L'histoire :
New York, 1876. Après avoir enterré sa mère, le jeune Newland fait la rencontre d’Arizona Joe, un hobo, « un gars qui préfère bourlinguer plutôt que s’échiner au turbin ». Bien qu’issu d’un milieu aisé, il choisit de suivre le vagabond sur les routes jusqu’à Philadelphie plutôt que d’affronter la détresse de son père. Au cours de leur voyage, le Kid découvre qu’Arizona Joe est un yegg, un perceur de coffres, de père en fils.
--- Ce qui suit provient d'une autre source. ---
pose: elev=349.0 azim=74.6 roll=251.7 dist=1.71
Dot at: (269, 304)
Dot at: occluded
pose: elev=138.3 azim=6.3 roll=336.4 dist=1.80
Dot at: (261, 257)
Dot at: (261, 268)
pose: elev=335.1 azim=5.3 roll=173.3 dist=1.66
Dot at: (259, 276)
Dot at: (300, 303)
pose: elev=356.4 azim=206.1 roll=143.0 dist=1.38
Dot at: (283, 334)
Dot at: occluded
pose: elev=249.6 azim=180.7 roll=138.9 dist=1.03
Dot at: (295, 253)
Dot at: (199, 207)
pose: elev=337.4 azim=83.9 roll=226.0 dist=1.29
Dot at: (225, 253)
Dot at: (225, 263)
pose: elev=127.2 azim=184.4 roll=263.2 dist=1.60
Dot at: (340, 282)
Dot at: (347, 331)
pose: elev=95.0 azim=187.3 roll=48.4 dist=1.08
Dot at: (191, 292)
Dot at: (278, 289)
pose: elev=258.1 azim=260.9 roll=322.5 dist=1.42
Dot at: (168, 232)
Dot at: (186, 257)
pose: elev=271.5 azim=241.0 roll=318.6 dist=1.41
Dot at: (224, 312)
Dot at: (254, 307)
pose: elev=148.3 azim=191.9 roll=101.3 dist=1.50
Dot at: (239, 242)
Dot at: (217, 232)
Ils croisent d’autres hobos, dont un ancien compagnon qui tente de faire du garçon son « punk », un jeune garçon exploité sexuellement par un vagabond. Arizona Joe intervient alors sans hésiter. Au fil du temps, il transmet au Kid tout ce qu’il sait : l’art de se débrouiller, de se battre et de se faire respecter. Il lui confie aussi son passé marqué par un père joueur qui a fini par jouer sur le dos de sa propre famille. Mais après une bagarre, Arizona Joe est grièvement blessé. Incapable de s’accrocher à un train en marche, il chute et meurt. Newland retourne alors à New York auprès de son père malade. Sept ans plus tard, devenu un jeune homme, Newland excelle à la boxe. Lassé d’un entraînement trop facile, il participe à des combats clandestins sous le nom d’Arizona Joe, en hommage à son mentor disparu. C’est là qu’il rencontre Sadie, une jeune fille des rues qui n’hésite pas à lui rendre visite dans son quartier chic. Tandis que son père espère le voir reprendre la banque familiale, Newland, lui, ne rêve que d’aventure et de liberté.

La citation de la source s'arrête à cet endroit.